Há uma ideia interessante (que li no Mia Couto) que é: tudo fica muito melhor quando começarmos a escolher as pessoas pela sua tolerância e pela sua empatia em vez de as escolhermos pela sua arrogância e pela sua prepotência. Quando o rufia da escola é aquele que dá cartas, está tudo muito escangalhado. Já é tempo de o rufia perder a aura de herói e passar a ter a aura de parvo.

Não acha que isso também está a mudar?
Estamos mais cosmopolitas e essa é uma evolução cultural interessante, mas uma coisa é aquilo que nos habituamos a dizer e outra é aquilo que ainda temos lá dentro, há coisas mais pequeninas, micropreconceitos de que nem nos apercebemos. Vai demorar mais tempo a mudar, muito mais tempo.

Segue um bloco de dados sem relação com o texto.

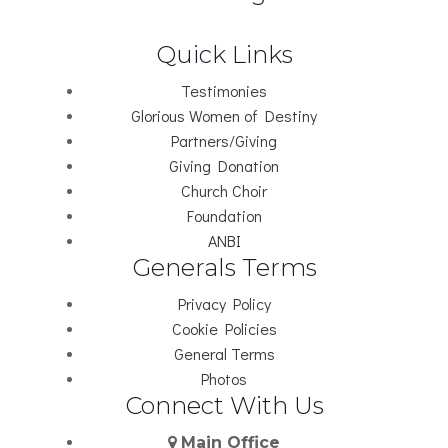
Quick Links
Testimonies
Glorious Women of Destiny
Partners/Giving
Giving Donation
Church Choir
Foundation
ANBI
Generals Terms
Privacy Policy
Cookie Policies
General Terms
Photos
Connect With Us
Main Office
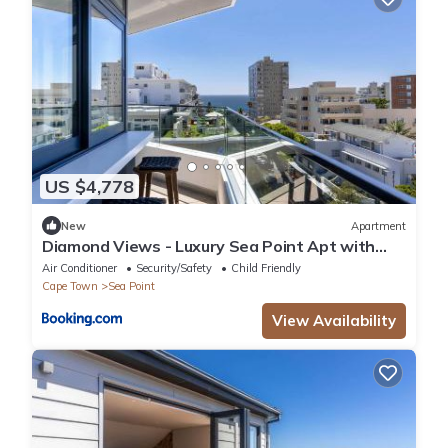
US $4,778
New
Apartment
Diamond Views - Luxury Sea Point Apt with
views
Air Conditioner
Security/Safety
Child Friendly
Cape Town
Sea Point
View Availability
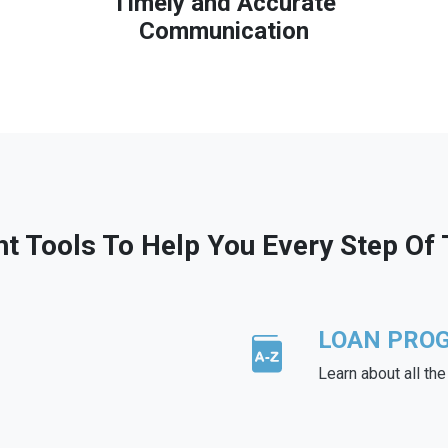
Timely and Accurate
Communication
ht Tools To Help You Every Step Of
LOAN PRO
Learn about all th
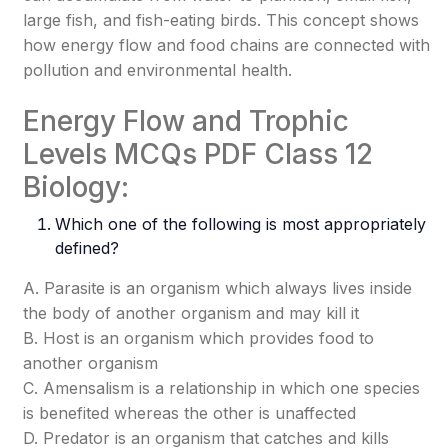
large fish, and fish-eating birds. This concept shows
how energy flow and food chains are connected with
pollution and environmental health.
Energy Flow and Trophic
Levels MCQs PDF Class 12
Biology:
Which one of the following is most appropriately
defined?
A. Parasite is an organism which always lives inside
the body of another organism and may kill it
B. Host is an organism which provides food to
another organism
C. Amensalism is a relationship in which one species
is benefited whereas the other is unaffected
D. Predator is an organism that catches and kills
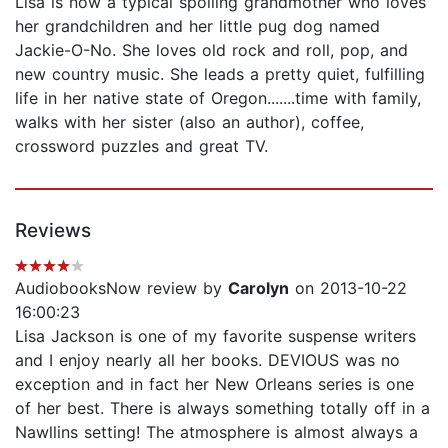
Lisa is now a typical spoiling grandmother who loves
her grandchildren and her little pug dog named
Jackie-O-No. She loves old rock and roll, pop, and
new country music. She leads a pretty quiet, fulfilling
life in her native state of Oregon.......time with family,
walks with her sister (also an author), coffee,
crossword puzzles and great TV.
Reviews
AudiobooksNow review by
Carolyn
on 2013-10-22
16:00:23
Lisa Jackson is one of my favorite suspense writers
and I enjoy nearly all her books. DEVIOUS was no
exception and in fact her New Orleans series is one
of her best. There is always something totally off in a
Nawllins setting! The atmosphere is almost always a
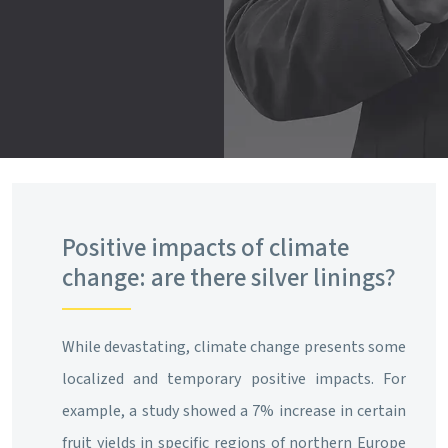
Positive impacts of climate
change: are there silver linings?
While devastating, climate change presents some
localized and temporary positive impacts. For
example, a study showed a 7% increase in certain
fruit yields in specific regions of northern Europe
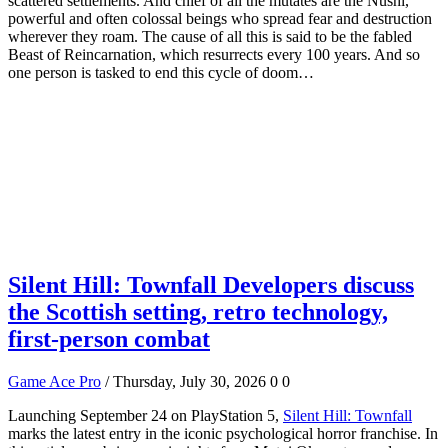
scattered settlements. And chief of all the mutates are the Nushi,
powerful and often colossal beings who spread fear and destruction
wherever they roam. The cause of all this is said to be the fabled
Beast of Reincarnation, which resurrects every 100 years. And so
one person is tasked to end this cycle of doom…
Silent Hill: Townfall Developers discuss
the Scottish setting, retro technology,
first-person combat
Game Ace Pro
/ Thursday, July 30, 2026
0
0
Launching September 24 on PlayStation 5,
Silent Hill: Townfall
marks the latest entry in the iconic psychological horror franchise. In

Um dos indicadores que contribuíram para essa mudança é o nível académico das mães. Como é que se explica isso?
Em saúde pública, o melhor preditor de vários indicadores de sucesso é a educação das mães, de facto. Provavelmente, não tem tanto impacto nos países europeus, mas nos países africanos, asiáticos e sul-americanos é muito claro. Há dois motivos: uma mãe com mais habilitações tende a preocupar-se mais com a sua saúde e com a educação e saúde dos filhos, por um lado, e, por outro, tende a não ter tantos filhos. Apesar de se estar a desvalorizar um bocadinho os graus académicos, a verdade é que fazem diferença, criam a chamada complexidade cognitiva e, quando uma mãe - que provavelmente já teve pais que também valorizavam a educação - a tem, isso é um bom prognóstico. Foi uma das áreas em que evoluímos bastante em que Portugal desde 1998. Foram imensos os pais que deixaram de ter apenas o primeiro ciclo e foram imensos os que entraram para o ensino superior. Em 20 anos, tivemos uma evolução espetacular neste aspeto, sobretudo por parte das mulheres, mas também dos homens, e isso só pode ter um impacto positivo na vida, na saúde e no bem-estar dos filhos.